Other contenders for the 1961 prize included the American poet Robert Frost and novelist E. M. Forster, who were both passed over by the Nobel committee because of their advanced age. Anders Österling said that Frost's age, 86, was "a fundamental obstacle, which the committee regretfully found it necessary to state". Other contenders such as Lawrence Durrell and the Italian novelist Alberto Moravia were ruled out for literary reasons, as were J.R.R. Tolkien whose prose Österling found "has not in any way measured up to storytelling of the highest quality".

==Award ceremony speech==
At the award ceremony in Stockholm on 10 December 1961, Anders Österling, permanent secretary of the Swedish Academy, said:

Generally speaking, Andric combines modern psychological insight with the fatalism of the Arabian Nights. He feels a great tenderness for mankind, but he does not shrink from horror and violence, the most visible proof to him of the real presence of evil in the world. As a writer he possesses a whole network of original themes that belong only to him; he opens the chronicle of the world, so to speak, at an unknown page, and from the depth of the suffering souls of the Balkan slaves he appeals to our sensibility.(...)
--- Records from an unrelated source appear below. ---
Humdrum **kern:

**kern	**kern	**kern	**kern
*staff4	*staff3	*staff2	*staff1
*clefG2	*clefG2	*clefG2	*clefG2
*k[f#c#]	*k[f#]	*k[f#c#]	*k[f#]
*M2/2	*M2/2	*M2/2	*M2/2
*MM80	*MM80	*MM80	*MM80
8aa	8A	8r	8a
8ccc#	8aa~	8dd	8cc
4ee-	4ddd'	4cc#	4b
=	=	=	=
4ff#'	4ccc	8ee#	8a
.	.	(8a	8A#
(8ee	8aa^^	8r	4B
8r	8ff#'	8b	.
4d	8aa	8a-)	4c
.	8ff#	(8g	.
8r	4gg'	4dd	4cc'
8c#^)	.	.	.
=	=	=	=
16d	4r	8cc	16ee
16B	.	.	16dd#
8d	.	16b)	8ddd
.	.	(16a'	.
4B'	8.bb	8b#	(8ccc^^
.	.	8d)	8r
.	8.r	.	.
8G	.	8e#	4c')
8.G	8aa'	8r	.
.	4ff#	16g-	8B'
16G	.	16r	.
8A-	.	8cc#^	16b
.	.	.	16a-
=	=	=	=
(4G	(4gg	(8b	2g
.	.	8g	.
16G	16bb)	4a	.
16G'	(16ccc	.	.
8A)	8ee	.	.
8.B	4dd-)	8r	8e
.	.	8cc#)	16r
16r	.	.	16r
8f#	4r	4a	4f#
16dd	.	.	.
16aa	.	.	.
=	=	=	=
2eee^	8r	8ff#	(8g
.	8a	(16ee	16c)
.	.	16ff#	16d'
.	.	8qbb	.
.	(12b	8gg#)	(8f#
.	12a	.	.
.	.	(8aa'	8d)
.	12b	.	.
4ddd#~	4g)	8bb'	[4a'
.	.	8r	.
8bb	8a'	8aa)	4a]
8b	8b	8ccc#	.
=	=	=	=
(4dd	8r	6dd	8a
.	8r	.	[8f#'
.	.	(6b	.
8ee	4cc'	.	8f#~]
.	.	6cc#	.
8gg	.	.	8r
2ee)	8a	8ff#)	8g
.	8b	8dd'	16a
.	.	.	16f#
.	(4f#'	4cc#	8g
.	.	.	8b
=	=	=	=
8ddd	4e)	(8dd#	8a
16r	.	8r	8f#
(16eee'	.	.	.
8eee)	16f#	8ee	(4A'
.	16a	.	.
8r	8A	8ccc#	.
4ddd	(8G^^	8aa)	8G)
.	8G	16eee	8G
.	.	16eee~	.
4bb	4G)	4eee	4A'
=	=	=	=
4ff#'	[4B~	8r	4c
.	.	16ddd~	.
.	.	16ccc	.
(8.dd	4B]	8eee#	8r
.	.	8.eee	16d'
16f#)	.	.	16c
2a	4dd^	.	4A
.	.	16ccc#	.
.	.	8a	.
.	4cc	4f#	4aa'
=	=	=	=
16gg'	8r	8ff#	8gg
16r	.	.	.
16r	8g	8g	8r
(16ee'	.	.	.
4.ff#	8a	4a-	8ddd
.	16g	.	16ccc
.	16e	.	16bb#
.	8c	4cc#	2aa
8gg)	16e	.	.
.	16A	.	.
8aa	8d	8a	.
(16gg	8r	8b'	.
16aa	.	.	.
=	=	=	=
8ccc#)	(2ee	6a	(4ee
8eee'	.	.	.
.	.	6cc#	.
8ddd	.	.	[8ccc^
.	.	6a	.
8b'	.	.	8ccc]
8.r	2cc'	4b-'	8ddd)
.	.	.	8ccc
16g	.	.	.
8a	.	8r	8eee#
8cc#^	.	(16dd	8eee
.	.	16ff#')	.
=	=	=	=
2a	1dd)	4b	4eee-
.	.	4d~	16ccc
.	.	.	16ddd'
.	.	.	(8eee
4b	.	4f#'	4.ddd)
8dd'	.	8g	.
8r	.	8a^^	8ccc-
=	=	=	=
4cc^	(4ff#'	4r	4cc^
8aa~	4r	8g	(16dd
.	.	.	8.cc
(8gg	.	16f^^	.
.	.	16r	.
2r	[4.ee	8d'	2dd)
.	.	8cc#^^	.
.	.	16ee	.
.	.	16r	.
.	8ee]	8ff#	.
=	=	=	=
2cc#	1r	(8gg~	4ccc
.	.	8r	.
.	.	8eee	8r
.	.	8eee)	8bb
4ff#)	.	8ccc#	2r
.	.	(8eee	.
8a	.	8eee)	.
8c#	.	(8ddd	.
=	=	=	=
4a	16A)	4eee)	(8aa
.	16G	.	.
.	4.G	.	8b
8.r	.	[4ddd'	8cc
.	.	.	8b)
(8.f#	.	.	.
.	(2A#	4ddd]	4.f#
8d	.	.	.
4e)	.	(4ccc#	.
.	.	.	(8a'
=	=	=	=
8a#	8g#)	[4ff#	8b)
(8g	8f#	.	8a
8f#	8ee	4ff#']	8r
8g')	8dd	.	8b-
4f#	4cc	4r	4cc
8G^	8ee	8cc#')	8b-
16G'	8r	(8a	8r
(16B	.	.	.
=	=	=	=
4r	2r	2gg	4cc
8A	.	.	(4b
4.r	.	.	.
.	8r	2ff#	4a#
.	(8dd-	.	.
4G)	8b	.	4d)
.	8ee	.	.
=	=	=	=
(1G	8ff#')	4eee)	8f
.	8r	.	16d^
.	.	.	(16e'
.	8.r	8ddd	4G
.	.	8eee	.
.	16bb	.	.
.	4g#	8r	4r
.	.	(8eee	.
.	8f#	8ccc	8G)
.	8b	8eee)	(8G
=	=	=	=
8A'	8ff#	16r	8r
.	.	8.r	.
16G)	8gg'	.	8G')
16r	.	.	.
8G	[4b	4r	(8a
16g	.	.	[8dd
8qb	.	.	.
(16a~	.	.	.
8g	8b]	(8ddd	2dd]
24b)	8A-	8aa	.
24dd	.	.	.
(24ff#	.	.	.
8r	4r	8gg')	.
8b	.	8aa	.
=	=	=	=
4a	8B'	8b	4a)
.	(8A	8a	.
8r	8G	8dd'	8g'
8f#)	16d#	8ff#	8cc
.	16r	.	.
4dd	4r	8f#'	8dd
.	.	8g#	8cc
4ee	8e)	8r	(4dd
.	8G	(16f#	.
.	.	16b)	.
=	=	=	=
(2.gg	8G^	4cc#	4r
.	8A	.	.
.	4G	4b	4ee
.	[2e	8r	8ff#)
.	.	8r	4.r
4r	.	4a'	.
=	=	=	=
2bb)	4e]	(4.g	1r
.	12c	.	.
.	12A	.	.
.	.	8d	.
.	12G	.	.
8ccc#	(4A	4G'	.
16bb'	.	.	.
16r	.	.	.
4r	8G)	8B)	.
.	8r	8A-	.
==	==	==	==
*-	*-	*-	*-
The study of history and philosophy has inevitably led him to ask what forces, in the blows and bitterness of antagonisms and conflicts, act to fashion a people and a nation. His own spiritual attitude is crucial in that respect. Considering these antagonisms with a deliberate and acquired serenity, he endeavours to see them all in the light of reason and with a profoundly human spirit. Herein lies, in the last analysis, the major theme of all his work; from the Balkans it brings to the entire world a stoic message, as our generation has experienced it.

==Prize money==
Andric donated the entire amount of the prize money, 250 232 Swedish crowns, to a fund for building a library in Bosnia-Herzegovina.